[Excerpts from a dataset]
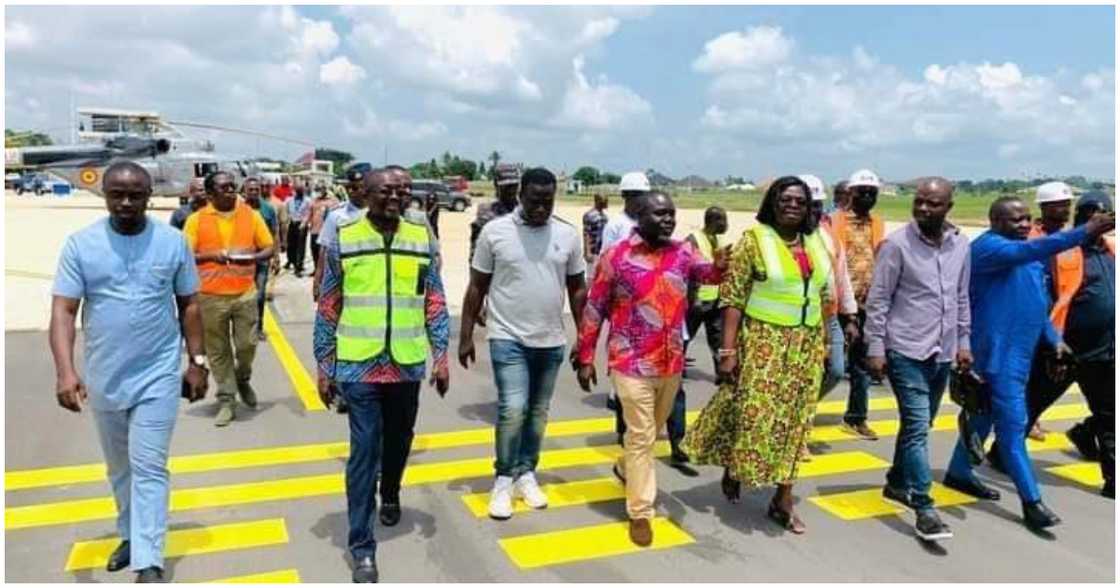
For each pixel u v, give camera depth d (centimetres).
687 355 866
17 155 3819
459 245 2350
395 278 372
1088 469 532
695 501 465
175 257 350
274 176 3419
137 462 346
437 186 4181
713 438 438
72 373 332
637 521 406
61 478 483
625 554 398
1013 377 433
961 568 388
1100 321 485
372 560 366
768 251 404
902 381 418
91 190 3909
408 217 387
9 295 1204
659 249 397
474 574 375
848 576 378
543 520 435
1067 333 496
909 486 420
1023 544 415
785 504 429
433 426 602
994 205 435
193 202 714
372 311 368
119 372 341
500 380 430
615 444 567
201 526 422
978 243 435
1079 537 424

PROBLEM TO SOLVE: Give back the data verbatim. The pictures are not part of the copy.

ANSWER FOR THE TASK:
For each pixel u v, give camera depth d (centimetres).
687 355 866
17 155 3819
459 245 2350
395 278 372
1088 469 532
695 501 465
175 257 350
274 176 3419
137 462 346
437 186 4181
713 438 438
72 373 332
637 521 406
61 478 483
625 554 398
1013 377 433
961 568 388
1100 321 485
372 560 366
768 251 404
902 381 418
91 190 3909
408 217 387
9 295 1204
659 249 397
474 574 375
848 576 378
543 520 435
1067 333 496
909 486 420
1023 544 415
785 504 429
433 426 602
994 205 435
193 202 714
372 311 368
119 372 341
500 380 430
615 444 567
201 526 422
978 243 435
1079 537 424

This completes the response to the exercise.